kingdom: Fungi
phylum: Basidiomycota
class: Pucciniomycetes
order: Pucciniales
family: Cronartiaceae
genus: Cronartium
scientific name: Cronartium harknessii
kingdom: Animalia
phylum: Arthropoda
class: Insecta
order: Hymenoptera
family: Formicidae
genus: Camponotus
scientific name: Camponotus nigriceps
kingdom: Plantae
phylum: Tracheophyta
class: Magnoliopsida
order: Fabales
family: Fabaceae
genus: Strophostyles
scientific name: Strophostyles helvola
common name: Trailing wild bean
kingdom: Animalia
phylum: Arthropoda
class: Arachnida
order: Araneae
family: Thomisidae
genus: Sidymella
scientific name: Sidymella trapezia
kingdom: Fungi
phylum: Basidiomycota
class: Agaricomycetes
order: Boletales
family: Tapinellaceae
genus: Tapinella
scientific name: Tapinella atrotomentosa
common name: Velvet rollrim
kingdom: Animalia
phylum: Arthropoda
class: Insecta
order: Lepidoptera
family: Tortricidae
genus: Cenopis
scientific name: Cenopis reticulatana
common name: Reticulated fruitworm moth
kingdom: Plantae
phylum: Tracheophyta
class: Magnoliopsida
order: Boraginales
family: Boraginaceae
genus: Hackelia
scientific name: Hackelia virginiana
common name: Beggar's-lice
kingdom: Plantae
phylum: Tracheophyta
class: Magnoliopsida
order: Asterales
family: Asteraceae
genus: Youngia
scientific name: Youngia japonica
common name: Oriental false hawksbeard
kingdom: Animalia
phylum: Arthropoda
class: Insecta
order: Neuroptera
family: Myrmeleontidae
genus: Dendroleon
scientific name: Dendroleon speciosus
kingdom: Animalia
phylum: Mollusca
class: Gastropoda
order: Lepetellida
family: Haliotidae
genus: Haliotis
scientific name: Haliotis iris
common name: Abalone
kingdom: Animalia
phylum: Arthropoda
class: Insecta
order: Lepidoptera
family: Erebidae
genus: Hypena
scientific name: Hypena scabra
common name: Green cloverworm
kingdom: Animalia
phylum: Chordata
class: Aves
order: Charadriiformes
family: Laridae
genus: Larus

- - - -

## Task requirements
Copy out the lines above exactly, from the line with "scientific name: Strophostyles helvola" to the line with "class: Agaricomycetes", including both of those lines.

## Output of the exercise
scientific name: Strophostyles helvola
common name: Trailing wild bean
kingdom: Animalia
phylum: Arthropoda
class: Arachnida
order: Araneae
family: Thomisidae
genus: Sidymella
scientific name: Sidymella trapezia
kingdom: Fungi
phylum: Basidiomycota
class: Agaricomycetes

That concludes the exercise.